For Flagship Asset Management, these buckets of ‘growth’ or value’ don’t work at all, says Wales, and he believes that investors can make money both in “value” stocks and “growth” stocks. “If we use our portfolio as an example, in 2020 we made money both in stocks like Capri (owner of Michael Kors), which traded on 5X earnings at its lows, and delivered returns to us of 140%, as well as Zalando (a German online fashion retailer), which traded at very high multiples but still has many years of growth ahead of it, and delivered returns of 120%.”

Wales describes Flagship’s investment philosophy as valuation-based and says the portfolio managers invest in businesses like a business owner would, looking at its products and services, its culture, competitive advantages, its track record and its financial statements. “We believe that in the long run, earnings drive share prices, so we spend a lot of time understanding the earnings trajectory of the companies we own.

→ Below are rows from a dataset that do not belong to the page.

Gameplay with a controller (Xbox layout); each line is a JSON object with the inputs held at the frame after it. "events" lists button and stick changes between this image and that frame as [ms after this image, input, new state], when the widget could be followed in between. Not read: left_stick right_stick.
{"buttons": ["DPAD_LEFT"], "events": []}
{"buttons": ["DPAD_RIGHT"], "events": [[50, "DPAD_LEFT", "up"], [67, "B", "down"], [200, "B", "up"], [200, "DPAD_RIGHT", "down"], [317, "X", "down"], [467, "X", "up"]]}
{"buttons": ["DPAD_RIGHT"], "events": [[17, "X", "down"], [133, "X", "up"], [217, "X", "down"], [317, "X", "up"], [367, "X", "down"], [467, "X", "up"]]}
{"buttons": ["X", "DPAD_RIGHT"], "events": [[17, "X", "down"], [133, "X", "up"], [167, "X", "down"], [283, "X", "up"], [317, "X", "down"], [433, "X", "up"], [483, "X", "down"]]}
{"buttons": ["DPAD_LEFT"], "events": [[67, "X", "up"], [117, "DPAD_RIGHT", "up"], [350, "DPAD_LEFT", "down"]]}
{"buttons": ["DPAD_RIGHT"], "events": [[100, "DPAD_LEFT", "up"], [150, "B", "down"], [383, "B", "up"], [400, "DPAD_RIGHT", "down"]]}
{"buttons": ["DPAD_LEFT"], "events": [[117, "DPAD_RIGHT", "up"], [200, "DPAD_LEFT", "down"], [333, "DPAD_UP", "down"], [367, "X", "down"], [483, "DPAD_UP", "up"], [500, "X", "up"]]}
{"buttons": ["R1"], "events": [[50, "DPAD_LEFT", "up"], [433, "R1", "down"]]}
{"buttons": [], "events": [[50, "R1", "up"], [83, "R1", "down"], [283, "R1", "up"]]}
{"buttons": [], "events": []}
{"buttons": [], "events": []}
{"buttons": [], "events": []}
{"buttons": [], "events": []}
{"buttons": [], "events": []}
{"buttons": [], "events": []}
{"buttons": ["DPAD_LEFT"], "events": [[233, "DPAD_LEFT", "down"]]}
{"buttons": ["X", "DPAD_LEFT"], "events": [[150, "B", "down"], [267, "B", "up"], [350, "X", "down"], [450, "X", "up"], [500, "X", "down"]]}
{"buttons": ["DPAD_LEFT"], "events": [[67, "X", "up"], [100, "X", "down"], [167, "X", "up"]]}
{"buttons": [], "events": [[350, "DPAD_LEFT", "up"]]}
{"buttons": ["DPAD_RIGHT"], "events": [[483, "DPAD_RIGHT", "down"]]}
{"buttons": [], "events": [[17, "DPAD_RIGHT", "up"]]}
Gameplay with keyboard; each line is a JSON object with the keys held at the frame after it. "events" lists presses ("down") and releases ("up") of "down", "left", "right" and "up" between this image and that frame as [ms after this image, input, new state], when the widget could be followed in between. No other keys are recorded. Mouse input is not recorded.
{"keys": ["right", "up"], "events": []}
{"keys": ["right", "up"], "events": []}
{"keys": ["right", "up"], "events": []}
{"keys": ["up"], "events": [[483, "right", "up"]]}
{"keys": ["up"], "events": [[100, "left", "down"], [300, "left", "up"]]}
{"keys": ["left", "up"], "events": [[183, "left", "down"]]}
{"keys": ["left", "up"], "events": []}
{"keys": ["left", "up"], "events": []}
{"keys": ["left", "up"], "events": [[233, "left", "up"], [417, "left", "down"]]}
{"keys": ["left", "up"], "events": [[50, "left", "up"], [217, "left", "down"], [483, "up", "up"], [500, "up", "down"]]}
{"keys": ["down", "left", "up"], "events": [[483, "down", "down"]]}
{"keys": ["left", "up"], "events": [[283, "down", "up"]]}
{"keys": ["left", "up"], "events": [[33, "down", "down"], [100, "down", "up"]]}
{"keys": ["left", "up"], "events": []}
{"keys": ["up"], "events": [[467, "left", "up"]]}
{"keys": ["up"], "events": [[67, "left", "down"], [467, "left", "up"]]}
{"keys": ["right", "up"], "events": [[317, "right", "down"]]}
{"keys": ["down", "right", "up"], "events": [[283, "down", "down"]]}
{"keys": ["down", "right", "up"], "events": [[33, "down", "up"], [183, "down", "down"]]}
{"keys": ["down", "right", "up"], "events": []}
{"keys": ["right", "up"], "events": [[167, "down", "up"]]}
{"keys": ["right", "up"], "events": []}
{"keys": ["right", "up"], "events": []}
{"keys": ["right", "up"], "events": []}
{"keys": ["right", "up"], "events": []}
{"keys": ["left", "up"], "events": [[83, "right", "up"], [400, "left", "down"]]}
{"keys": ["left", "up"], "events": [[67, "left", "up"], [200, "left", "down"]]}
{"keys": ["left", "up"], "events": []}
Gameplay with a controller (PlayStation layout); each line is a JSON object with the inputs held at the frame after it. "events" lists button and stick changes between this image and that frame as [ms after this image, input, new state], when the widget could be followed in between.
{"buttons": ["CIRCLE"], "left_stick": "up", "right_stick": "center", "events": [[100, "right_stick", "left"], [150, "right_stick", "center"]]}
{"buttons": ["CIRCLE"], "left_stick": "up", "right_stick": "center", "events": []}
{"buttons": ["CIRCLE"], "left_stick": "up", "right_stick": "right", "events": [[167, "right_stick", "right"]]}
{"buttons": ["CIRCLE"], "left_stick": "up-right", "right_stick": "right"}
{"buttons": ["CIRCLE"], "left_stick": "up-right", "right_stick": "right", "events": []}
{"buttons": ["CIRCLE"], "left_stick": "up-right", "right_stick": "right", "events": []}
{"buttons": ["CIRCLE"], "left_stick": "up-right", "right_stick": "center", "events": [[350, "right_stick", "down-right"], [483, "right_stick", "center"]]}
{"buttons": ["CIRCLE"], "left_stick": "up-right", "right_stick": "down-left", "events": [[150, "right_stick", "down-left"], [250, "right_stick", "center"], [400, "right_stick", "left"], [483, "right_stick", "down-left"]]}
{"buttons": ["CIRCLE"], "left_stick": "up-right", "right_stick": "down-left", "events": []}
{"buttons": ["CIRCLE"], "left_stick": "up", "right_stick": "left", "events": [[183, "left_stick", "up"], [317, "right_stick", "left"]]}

The rate of growth is a part of this research process, as is the P/E multiple placed on the stock.”

As bottom-up stock-pickers, by far the most significant factor that has determined whether Flagship is “right” or “wrong” about a stock is its estimate of the growth rate in earnings and how this has compared to the delivered growth rate in earnings per share over time. Says Wales, “Where analysts often go wrong is by placing too much emphasis on their spreadsheet models and not placing enough emphasis on qualitative factors that ultimately drive returns.”

Looking forward, Wales says 2020 was a year in which a rising tide lifted all boats. However, this situation cannot endure forever (although it may endure over the short-term). He recommends that instead of dividing the investment universe into growth and value subsets, investors, even the most amateur of them, would benefit from following the fundamentals of a few great companies, and investing in them with a long-term mindset.